| Written problem |
Revise the rows below so that each "scientific name" becomes "binomial name", with nothing else changed.
[BEGIN Available records]
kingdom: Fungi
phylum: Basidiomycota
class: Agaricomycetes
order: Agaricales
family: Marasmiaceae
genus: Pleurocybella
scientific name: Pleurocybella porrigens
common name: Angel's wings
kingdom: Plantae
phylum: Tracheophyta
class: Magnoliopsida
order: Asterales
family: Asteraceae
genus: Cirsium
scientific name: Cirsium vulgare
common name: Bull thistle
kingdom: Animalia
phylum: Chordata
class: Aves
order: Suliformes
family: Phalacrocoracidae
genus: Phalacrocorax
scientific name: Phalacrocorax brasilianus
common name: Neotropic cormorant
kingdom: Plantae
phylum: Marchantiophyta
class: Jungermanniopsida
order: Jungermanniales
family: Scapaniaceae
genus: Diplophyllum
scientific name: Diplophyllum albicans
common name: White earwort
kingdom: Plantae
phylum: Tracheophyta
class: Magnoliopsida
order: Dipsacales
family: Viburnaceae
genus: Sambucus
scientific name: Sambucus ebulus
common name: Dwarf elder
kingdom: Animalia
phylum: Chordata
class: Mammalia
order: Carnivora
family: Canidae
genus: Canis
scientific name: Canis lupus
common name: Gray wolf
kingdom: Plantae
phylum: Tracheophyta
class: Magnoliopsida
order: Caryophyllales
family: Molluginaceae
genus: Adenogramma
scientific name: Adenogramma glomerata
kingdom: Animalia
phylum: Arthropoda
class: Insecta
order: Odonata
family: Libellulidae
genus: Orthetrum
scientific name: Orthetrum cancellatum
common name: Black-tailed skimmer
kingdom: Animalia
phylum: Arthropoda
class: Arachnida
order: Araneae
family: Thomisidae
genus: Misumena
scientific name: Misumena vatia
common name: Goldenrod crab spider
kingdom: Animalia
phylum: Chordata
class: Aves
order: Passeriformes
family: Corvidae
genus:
[END Available records]
| Answer to the exercise |
kingdom: Fungi
phylum: Basidiomycota
class: Agaricomycetes
order: Agaricales
family: Marasmiaceae
genus: Pleurocybella
binomial name: Pleurocybella porrigens
common name: Angel's wings
kingdom: Plantae
phylum: Tracheophyta
class: Magnoliopsida
order: Asterales
family: Asteraceae
genus: Cirsium
binomial name: Cirsium vulgare
common name: Bull thistle
kingdom: Animalia
phylum: Chordata
class: Aves
order: Suliformes
family: Phalacrocoracidae
genus: Phalacrocorax
binomial name: Phalacrocorax brasilianus
common name: Neotropic cormorant
kingdom: Plantae
phylum: Marchantiophyta
class: Jungermanniopsida
order: Jungermanniales
family: Scapaniaceae
genus: Diplophyllum
binomial name: Diplophyllum albicans
common name: White earwort
kingdom: Plantae
phylum: Tracheophyta
class: Magnoliopsida
order: Dipsacales
family: Viburnaceae
genus: Sambucus
binomial name: Sambucus ebulus
common name: Dwarf elder
kingdom: Animalia
phylum: Chordata
class: Mammalia
order: Carnivora
family: Canidae
genus: Canis
binomial name: Canis lupus
common name: Gray wolf
kingdom: Plantae
phylum: Tracheophyta
class: Magnoliopsida
order: Caryophyllales
family: Molluginaceae
genus: Adenogramma
binomial name: Adenogramma glomerata
kingdom: Animalia
phylum: Arthropoda
class: Insecta
order: Odonata
family: Libellulidae
genus: Orthetrum
binomial name: Orthetrum cancellatum
common name: Black-tailed skimmer
kingdom: Animalia
phylum: Arthropoda
class: Arachnida
order: Araneae
family: Thomisidae
genus: Misumena
binomial name: Misumena vatia
common name: Goldenrod crab spider
kingdom: Animalia
phylum: Chordata
class: Aves
order: Passeriformes
family: Corvidae
genus:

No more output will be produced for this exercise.